On the other side of that coin is the cost a cancellation would bring. The Log Cabin Festival is the major fundraiser for the chamber and for a number of groups in the community. Every one of those food booths run by Rotary Club, Lions Club, Knights of
Columbus, Masons, among others, represent dollars those groups put back into the community.
Turning off that faucet of money could be crippling to their efforts and could squeeze out funds for other projects. Without the festival, the chamber could be broke within the next few months.
At some point in time the fear has got to stop. We have all seen the effects the financial shutdowns have caused on the economy. Businesses have closed and millions of people lost jobs. With limited re-openings, those unemployment numbers are starting to improve and there might be some light at the end of the tunnel. But again, you have to be wary that light is not an oncoming train.

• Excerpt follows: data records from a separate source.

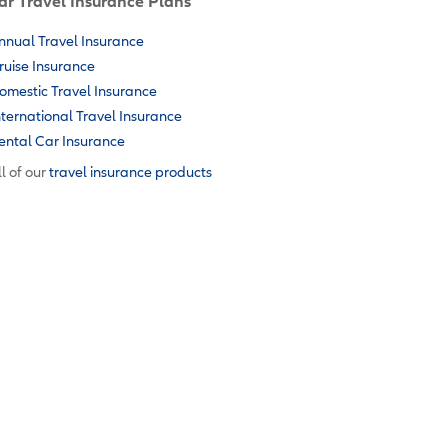
ar Travel Insurance Plans
nnual Travel Insurance
ruise Insurance
omestic Travel Insurance
nternational Travel Insurance
ental Car Insurance
l of our
travel insurance products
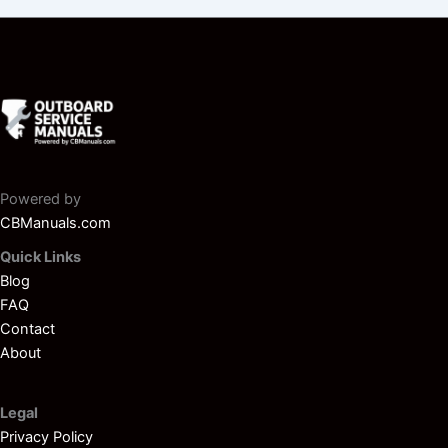
Powered by
CBManuals.com
Quick Links
Blog
FAQ
Contact
About
Legal
Privacy Policy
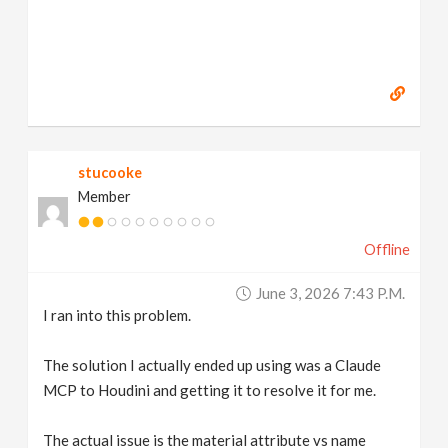
stucooke
Member
Offline
June 3, 2026 7:43 P.m.
I ran into this problem.
The solution I actually ended up using was a Claude
MCP to Houdini and getting it to resolve it for me.
The actual issue is the material attribute vs name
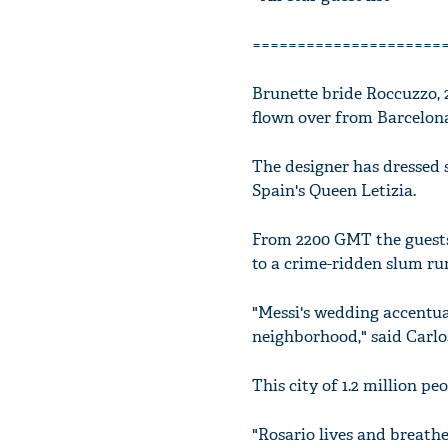
=====================
Brunette bride Roccuzzo, 
flown over from Barcelon
The designer has dressed s
Spain's Queen Letizia.
From 2200 GMT the guests 
to a crime-ridden slum ru
"Messi's wedding accentuat
neighborhood," said Carlos
This city of 1.2 million pe
"Rosario lives and breathe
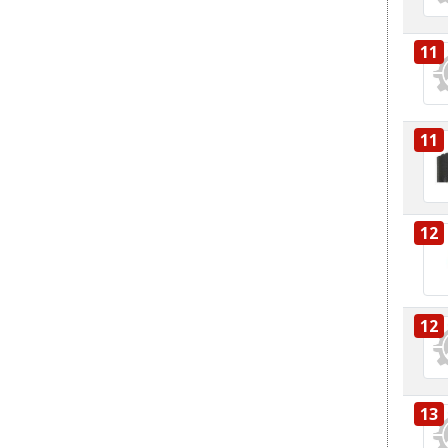
11
11
12
12
13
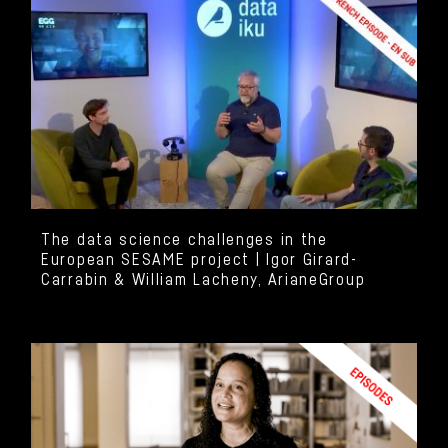
The data science challenges in the
European SESAME project | Igor Girard-
Carrabin & William Lacheny, ArianeGroup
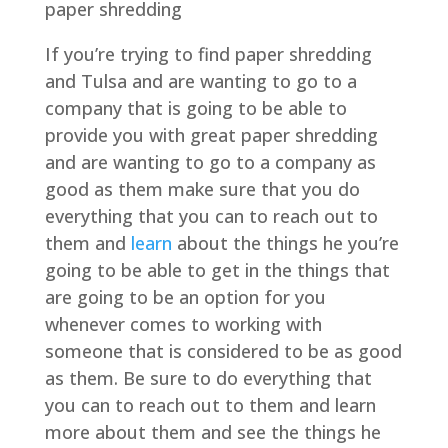
paper shredding
If you’re trying to find paper shredding
and Tulsa and are wanting to go to a
company that is going to be able to
provide you with great paper shredding
and are wanting to go to a company as
good as them make sure that you do
everything that you can to reach out to
them and
learn
about the things he you’re
going to be able to get in the things that
are going to be an option for you
whenever comes to working with
someone that is considered to be as good
as them. Be sure to do everything that
you can to reach out to them and learn
more about them and see the things he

People need a chance to get out and be social again. The Log Cabin Festival is traditionally the city’s annual event which brings together people from all parts of the community and allows for everyone to simply have fun. As I said, it is a source of income for many groups and it also allows the public to browse for goods and services from a variety of local businesses.
The Chamber of Commerce have adopted a number of rules to govern this year’s event, including masks and hand sanitizers. Some events, like the beer garden, have already been eliminated. One would think and hope that if people would follow the rules, these safeguards might be sufficient to minimize the hazards. But would it be enough?
Again, I am glad I am not voting. I am very prejudiced in the fact I have had COVID and I am still facing issues. The disease has to be stopped, but will cancelling the festival really have an impact on the local cases or will it simply cripple the chamber and civic groups in the community? It is a tough call and we will all know by next week.
In the meantime, please, wear a mask.